Les associations portent le flambeau et représentent un poids de lobbyiste non négligeable, faisant en sorte que les dossiers ont des chances d’aboutir – mais encore faut-il que ces dossiers soient efficients et constructifs (autrement dit, chères associations, n’hésitez pas à faire appel aux experts en numérique). Et n’oubliez pas tous les autres dossiers comme celui du fardeau des taxes foncières que les détaillants doivent payer directement ou indirectement, afin de remettre en contexte les 177 M$ de taxes non perçues en ligne. À ce sujet, il serait bon d’écouter un extrait de l’entrevue accordée par Gilles Fortin, propriétaire des magasins Tristan, entrevue passée sous le radar par faute de s’appuyer sur une machine en relations publiques.

 Il ne s’agit pas « d’adopter les technologies » [...]il s’agit de se T.R.A.N.S.F.O.R.M.E.R., de revoir intimement son modèle d’affaires, dans un contexte d’économie numérique 

La deuxième partie de l’équation porte donc sur la transformation de nos entreprises, soit leur passage vers la 4e révolution, et c’est le cœur de la réalité économique.
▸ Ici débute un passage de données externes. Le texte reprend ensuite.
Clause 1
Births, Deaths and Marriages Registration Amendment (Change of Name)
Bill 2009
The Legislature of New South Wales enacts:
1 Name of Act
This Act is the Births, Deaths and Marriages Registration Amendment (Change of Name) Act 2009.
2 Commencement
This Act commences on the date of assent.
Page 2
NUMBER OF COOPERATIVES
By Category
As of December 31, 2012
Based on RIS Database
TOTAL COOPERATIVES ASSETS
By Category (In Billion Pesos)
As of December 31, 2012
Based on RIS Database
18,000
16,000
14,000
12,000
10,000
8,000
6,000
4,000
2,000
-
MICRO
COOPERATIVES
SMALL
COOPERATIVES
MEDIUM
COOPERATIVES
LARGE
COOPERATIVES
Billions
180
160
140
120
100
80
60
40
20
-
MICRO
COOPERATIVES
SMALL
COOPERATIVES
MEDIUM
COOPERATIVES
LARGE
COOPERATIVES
Il ne s’agit pas « d’adopter les technologies » comme on l’entend trop souvent, donc de mettre à disposition un maximum de belles plateformes (au demeurant très performantes) ou de places de marché, même si ultimement il le faut, il s’agit de se T.R.A.N.S.F.O.R.M.E.R., de revoir intimement son modèle d’affaires, dans un contexte d’économie numérique, sans trahir ce qui fait le succès de son entreprise depuis des années. Autrement dit, il faut faire en sorte que ce passage soit naturel et se fasse sans heurts. Pour ce faire, plusieurs dimensions dans l’entreprise doivent être considérées sous l’angle numérique, comme les valeurs, le talent, les finances, la gouvernance, pour ne nommer que celles-là. Il est nécessaire de se poser systématiquement les questions suivantes :

  • En quoi le numérique peut-il générer de la valeur en interne et à l’externe pour mon entreprise?
  • Quelles sont les dimensions devant être priorisées dans ma transformation, afin d’améliorer ma performance financière et de me permettre de reprendre le contrôle de mon marché?
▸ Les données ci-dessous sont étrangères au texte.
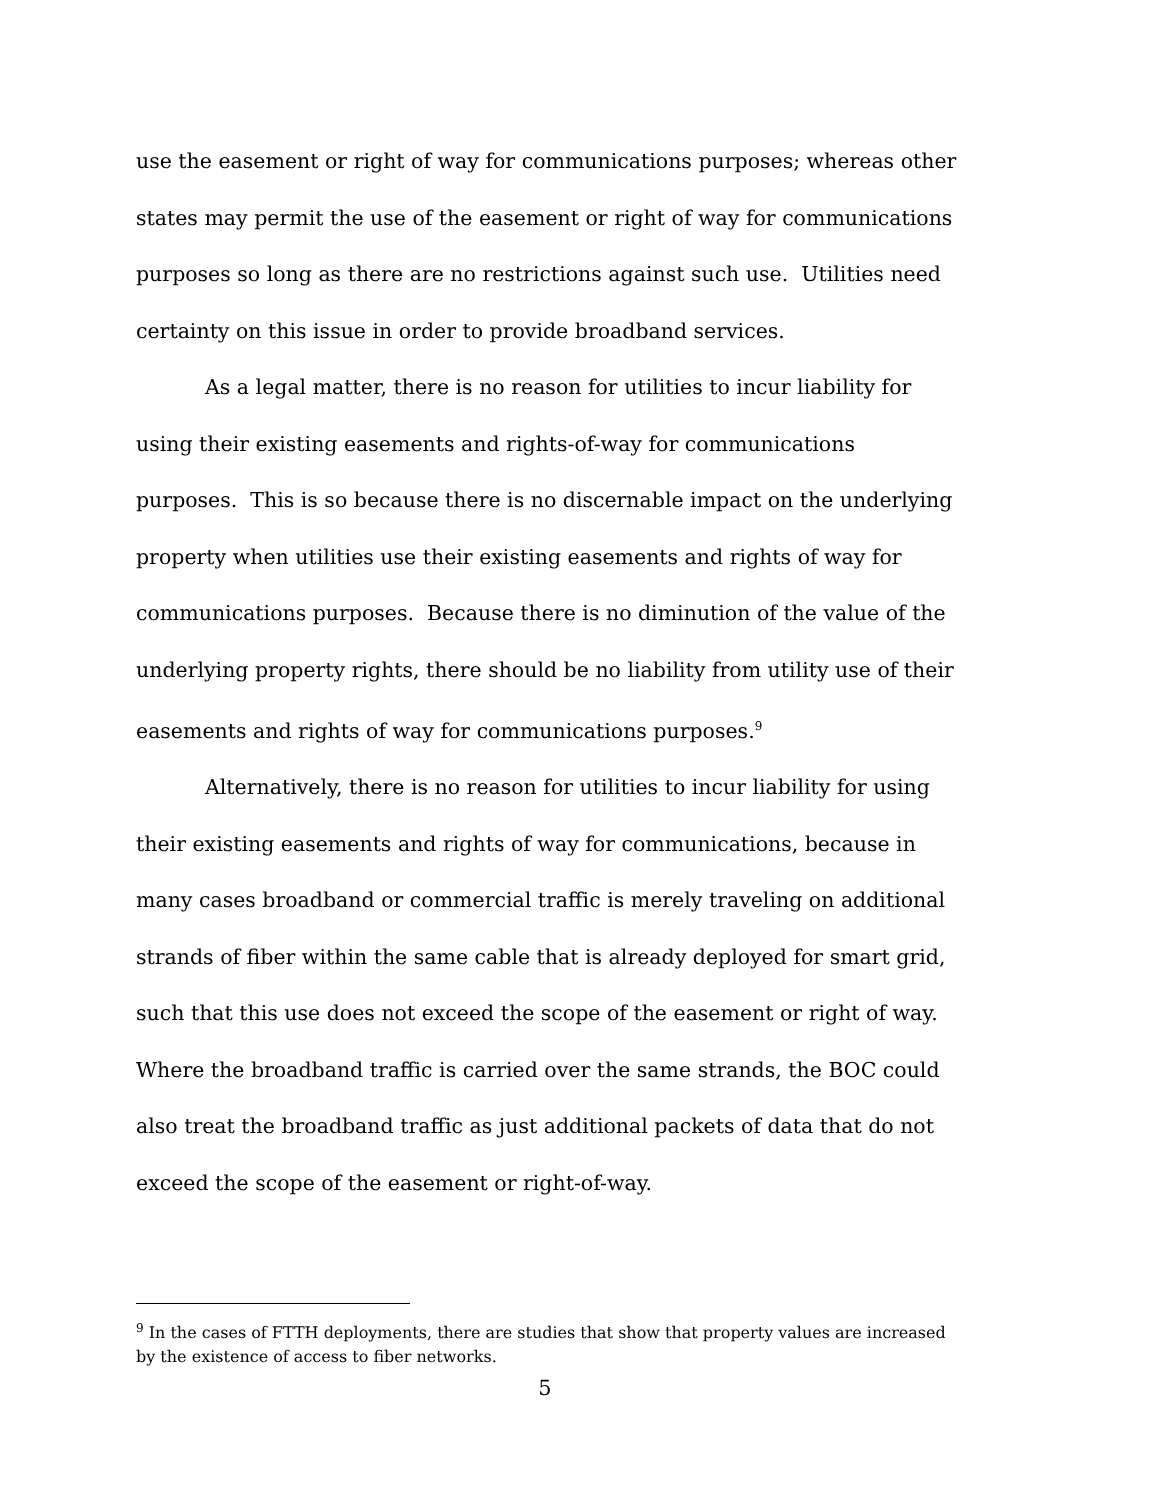use the easement or right of way for communications purposes; whereas other states may permit the use of the easement or right of way for communications purposes so long as there are no restrictions against such use. Utilities need certainty on this issue in order to provide broadband services.
As a legal matter, there is no reason for utilities to incur liability for using their existing easements and rights-of-way for communications purposes. This is so because there is no discernable impact on the underlying property when utilities use their existing easements and rights of way for communications purposes. Because there is no diminution of the value of the underlying property rights, there should be no liability from utility use of their easements and rights of way for communications purposes.<sup>9</sup>
Alternatively, there is no reason for utilities to incur liability for using their existing easements and rights of way for communications, because in many cases broadband or commercial traffic is merely traveling on additional strands of fiber within the same cable that is already deployed for smart grid, such that this use does not exceed the scope of the easement or right of way. Where the broadband traffic is carried over the same strands, the BOC could also treat the broadband traffic as just additional packets of data that do not exceed the scope of the easement or right-of-way.
<sup>9</sup> In the cases of FTTH deployments, there are studies that show that property values are increased by the existence of access to fiber networks.
5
  • Quels sont les leviers à ma disposition pour créer un effet positif?
  • Quel leadership de gestion ou organisationnel dois-je adopter en fonction de l’ADN de mon entreprise?
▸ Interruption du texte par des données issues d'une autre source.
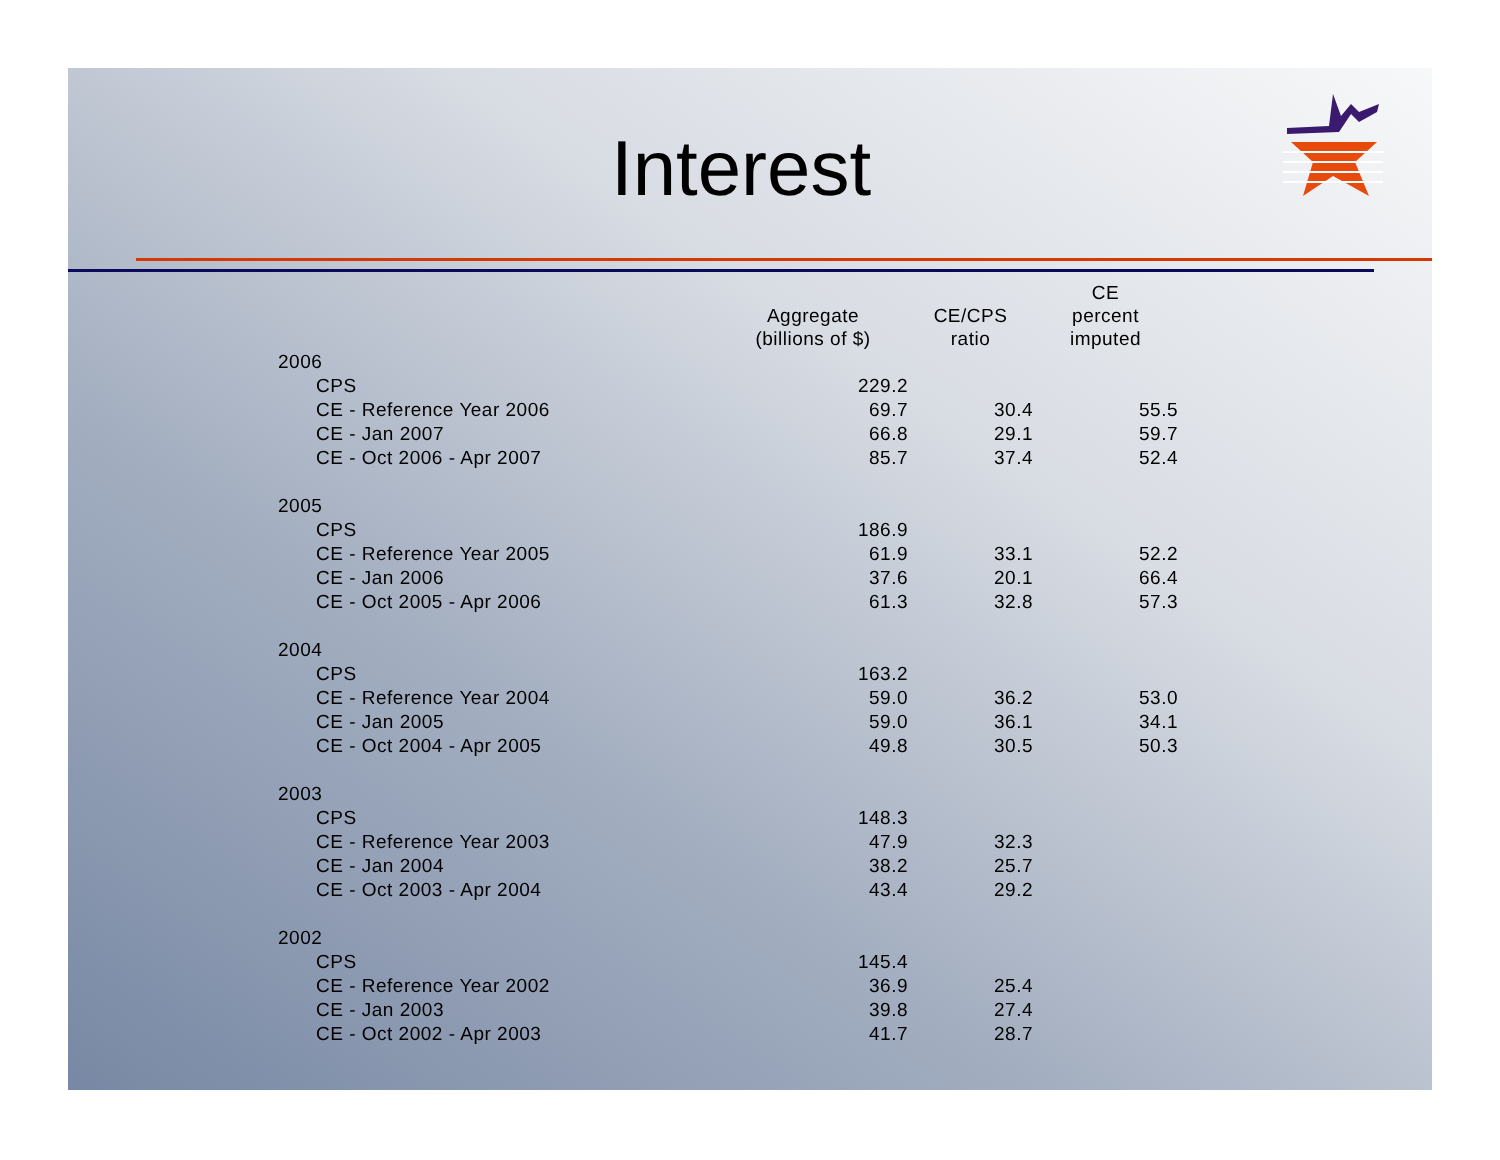Interest
| | Aggregate (billions of $) | CE/CPS ratio | CE percent imputed |
| --- | --- | --- | --- |
| 2006 | | | |
| CPS | 229.2 | | |
| CE - Reference Year 2006 | 69.7 | 30.4 | 55.5 |
| CE - Jan 2007 | 66.8 | 29.1 | 59.7 |
| CE - Oct 2006 - Apr 2007 | 85.7 | 37.4 | 52.4 |
| 2005 | | | |
| CPS | 186.9 | | |
| CE - Reference Year 2005 | 61.9 | 33.1 | 52.2 |
| CE - Jan 2006 | 37.6 | 20.1 | 66.4 |
| CE - Oct 2005 - Apr 2006 | 61.3 | 32.8 | 57.3 |
| 2004 | | | |
| CPS | 163.2 | | |
| CE - Reference Year 2004 | 59.0 | 36.2 | 53.0 |
| CE - Jan 2005 | 59.0 | 36.1 | 34.1 |
| CE - Oct 2004 - Apr 2005 | 49.8 | 30.5 | 50.3 |
| 2003 | | | |
| CPS | 148.3 | | |
| CE - Reference Year 2003 | 47.9 | 32.3 | |
| CE - Jan 2004 | 38.2 | 25.7 | |
| CE - Oct 2003 - Apr 2004 | 43.4 | 29.2 | |
| 2002 | | | |
| CPS | 145.4 | | |
| CE - Reference Year 2002 | 36.9 | 25.4 | |
| CE - Jan 2003 | 39.8 | 27.4 | |
| CE - Oct 2002 - Apr 2003 | 41.7 | 28.7 | |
Nos entreprises ont besoin d’être accompagnées (et au Québec, selon le CEFRIO, 45 % d’entre elles le reconnaissent), l’improvisation n’a pas sa place dans un contexte d’économie numérique, car la portée de ce genre de transformation est comparable aux ondes sismiques d’un mouvement tectonique. En intégrant cela dans nos esprits, les bases de tout passage vers une économie numérique seront ainsi solides. Il existe des moyens de le faire, avant même de penser aux solutions technologiques.